━━━━━ Input data ━━━━━

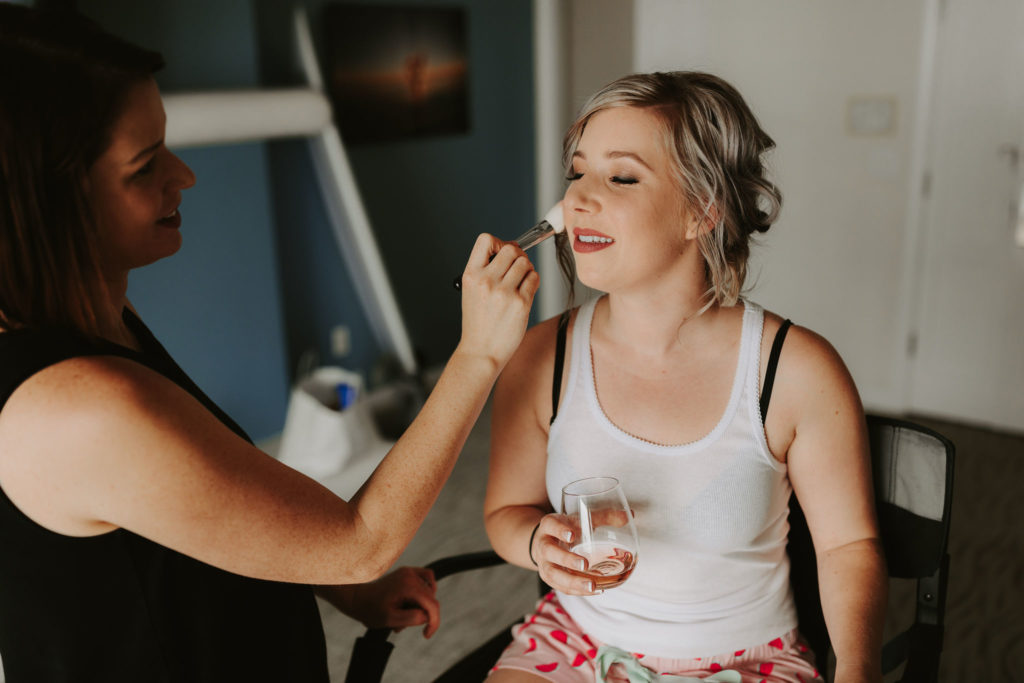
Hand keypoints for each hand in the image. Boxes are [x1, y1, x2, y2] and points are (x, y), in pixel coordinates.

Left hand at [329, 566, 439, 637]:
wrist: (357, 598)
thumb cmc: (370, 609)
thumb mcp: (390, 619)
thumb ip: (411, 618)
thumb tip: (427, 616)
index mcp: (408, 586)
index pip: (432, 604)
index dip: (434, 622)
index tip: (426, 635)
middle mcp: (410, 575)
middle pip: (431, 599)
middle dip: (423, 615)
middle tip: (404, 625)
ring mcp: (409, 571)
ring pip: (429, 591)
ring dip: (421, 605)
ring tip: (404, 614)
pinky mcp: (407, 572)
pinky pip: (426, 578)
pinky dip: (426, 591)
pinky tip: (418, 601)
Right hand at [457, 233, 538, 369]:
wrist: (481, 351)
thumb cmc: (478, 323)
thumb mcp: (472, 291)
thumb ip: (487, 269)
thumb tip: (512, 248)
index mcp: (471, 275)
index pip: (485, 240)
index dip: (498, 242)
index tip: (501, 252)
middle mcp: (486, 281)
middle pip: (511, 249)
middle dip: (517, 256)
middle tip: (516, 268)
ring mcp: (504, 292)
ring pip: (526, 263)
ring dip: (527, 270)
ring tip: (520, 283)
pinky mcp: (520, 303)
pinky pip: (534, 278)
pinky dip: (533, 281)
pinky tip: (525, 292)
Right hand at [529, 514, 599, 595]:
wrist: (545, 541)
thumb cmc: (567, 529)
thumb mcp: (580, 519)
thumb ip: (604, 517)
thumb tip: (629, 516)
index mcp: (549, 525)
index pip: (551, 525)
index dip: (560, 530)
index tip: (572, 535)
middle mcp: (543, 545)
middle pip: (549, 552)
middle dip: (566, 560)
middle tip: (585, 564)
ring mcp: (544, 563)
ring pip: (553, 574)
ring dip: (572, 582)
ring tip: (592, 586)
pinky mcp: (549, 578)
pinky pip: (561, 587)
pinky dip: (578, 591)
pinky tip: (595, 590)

━━━━━

**Activity**
Going back over the entries above, copy word for word every line from the one that has "thumb ip: (487, 269)" on through the one that has "ring dip: (527, 270)".

**Solution for this problem**
thumb ip: (487, 269)
thumb tip: (512, 248)
index mcp: (471, 275)
index pip: (485, 240)
index dip: (498, 242)
index tip: (501, 252)
middle mcp: (486, 281)
middle pip: (511, 249)
middle dip: (517, 256)
middle tip: (516, 268)
ring mcp: (504, 292)
ring pip: (526, 263)
ring dip: (527, 270)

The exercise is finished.